SPOILERS AHEAD for Batman/Superman: World’s Finest #9!
What is fun about this drama is that the Joker seems to be the one in the spotlight, but if you’ve been reading, the Key is the character to watch. I can’t wait to see his motivations come to light as his master plan comes together, but that should play out in time. The opening of this issue is taken to the next level by Tamra Bonvillain’s colors as she gives depth to the sewers. I like the use of blues and purples as they add to the darkness, but strangely, they give me some Batman Forever and Batman and Robin vibes thanks to how neon Gotham City can be. That neon vibe helps to showcase Gotham City as a darker, scarier Las Vegas in my mind.
I like the use of Ratcatcher as a villain to open the issue. I know the character of Ratcatcher got a sizeable spotlight in The Suicide Squad movie, but still, it plays to Mark Waid’s encyclopedic knowledge of DC Comics and how he is getting Dan Mora to draw as many characters as possible. That mastery of DCU characters is another bonus to this issue, as we get quite a few heroes to appear. If the last issue’s use of Teen Titans had people wanting a miniseries with Dan Mora’s art, this issue will crank that desire up to eleven. The characters are also not there just for eye candy’s sake; I love how the teens interact with Boy Thunder in questioning or encouraging his methods.
Not only does Boy Thunder have to deal with how the Teen Titans react to his work, but he also has to deal with Superman and Batman. Here, Mark Waid plays it perfectly to show that these two heroes care for the young hero, but they do so in their way. Batman plays to protect yourself without making mistakes, while Superman is about controlling your powers to save others. I like how their views on being a superhero clash and dovetail simultaneously. A great thing about this series set in the past is that neither heroes have children, but both have been mentors to Robin and Supergirl. Superman and Batman still have that unease about training but aren’t the experienced versions of themselves yet.

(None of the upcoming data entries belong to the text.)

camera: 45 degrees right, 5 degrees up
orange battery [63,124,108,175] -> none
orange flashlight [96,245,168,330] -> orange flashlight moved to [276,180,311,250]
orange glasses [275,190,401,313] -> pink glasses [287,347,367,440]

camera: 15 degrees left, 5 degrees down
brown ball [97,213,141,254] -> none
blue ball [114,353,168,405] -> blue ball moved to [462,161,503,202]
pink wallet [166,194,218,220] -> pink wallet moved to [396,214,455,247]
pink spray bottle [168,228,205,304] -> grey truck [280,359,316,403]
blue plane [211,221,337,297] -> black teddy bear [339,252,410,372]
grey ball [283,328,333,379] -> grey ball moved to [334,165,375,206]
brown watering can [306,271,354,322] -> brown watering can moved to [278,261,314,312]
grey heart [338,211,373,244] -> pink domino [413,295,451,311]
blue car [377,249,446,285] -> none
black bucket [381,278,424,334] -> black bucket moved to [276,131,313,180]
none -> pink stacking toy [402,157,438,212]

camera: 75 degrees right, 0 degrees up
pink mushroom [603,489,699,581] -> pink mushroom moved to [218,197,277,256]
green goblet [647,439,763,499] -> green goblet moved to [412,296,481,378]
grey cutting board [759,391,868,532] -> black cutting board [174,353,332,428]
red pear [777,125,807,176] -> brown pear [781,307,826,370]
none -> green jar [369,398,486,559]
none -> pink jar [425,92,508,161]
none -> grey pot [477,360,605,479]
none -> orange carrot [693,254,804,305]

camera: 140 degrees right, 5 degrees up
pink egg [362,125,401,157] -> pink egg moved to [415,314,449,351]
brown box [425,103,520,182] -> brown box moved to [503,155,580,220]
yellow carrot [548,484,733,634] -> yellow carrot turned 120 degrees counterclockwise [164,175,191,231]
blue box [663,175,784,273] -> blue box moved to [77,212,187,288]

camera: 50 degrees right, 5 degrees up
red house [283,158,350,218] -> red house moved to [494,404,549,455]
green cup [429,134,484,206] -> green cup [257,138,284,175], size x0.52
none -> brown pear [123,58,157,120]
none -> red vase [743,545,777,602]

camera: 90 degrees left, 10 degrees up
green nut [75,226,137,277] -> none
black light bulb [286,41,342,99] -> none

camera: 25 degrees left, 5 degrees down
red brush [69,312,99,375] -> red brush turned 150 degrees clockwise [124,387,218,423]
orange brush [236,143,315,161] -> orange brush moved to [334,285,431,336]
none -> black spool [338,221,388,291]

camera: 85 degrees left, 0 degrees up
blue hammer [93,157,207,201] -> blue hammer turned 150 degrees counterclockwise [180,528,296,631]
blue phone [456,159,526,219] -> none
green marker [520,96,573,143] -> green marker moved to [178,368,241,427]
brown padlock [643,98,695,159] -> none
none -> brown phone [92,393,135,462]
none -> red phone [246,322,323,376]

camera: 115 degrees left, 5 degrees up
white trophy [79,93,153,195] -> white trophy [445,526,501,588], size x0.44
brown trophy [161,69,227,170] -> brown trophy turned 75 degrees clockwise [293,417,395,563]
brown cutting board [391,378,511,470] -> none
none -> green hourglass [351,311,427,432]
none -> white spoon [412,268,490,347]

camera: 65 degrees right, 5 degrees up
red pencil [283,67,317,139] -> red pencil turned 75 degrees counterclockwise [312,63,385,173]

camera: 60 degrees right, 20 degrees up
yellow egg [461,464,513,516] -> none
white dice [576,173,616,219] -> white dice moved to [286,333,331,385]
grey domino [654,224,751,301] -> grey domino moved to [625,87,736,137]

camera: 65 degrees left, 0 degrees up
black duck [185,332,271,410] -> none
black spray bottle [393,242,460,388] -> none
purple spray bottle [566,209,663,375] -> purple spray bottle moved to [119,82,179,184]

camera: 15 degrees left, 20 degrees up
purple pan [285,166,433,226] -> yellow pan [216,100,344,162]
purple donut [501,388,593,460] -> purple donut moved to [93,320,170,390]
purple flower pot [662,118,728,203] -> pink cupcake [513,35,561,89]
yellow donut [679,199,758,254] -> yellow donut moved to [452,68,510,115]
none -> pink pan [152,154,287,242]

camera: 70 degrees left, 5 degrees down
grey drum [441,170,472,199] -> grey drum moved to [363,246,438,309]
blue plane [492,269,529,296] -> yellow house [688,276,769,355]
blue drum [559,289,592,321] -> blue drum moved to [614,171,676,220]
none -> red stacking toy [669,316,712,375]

Even better than Superman and Batman training the young hero is how Robin is watching his back. There is a scene with Robin realizing that Boy Thunder will get called out by Superman, but he manages to let out a whisper to get Superman to understand how detrimental it would be to do this in front of all the gathered heroes. Waid writes a wise and profound Dick Grayson, using the scenario to have a moment with Boy Thunder opening up more to Superman, which cuts deep into survivor’s guilt and makes you feel bad for the kid. Mark Waid and the team open up your feelings about Boy Thunder, and then they bring in the Joker at the end.
The saga of Boy Thunder continues as we look deeply into his origin and more interactions with heroes that will either build him up or shut him down. The issue adds to the emotional roller coaster you’ll be on right before the significant drop, which is the Joker.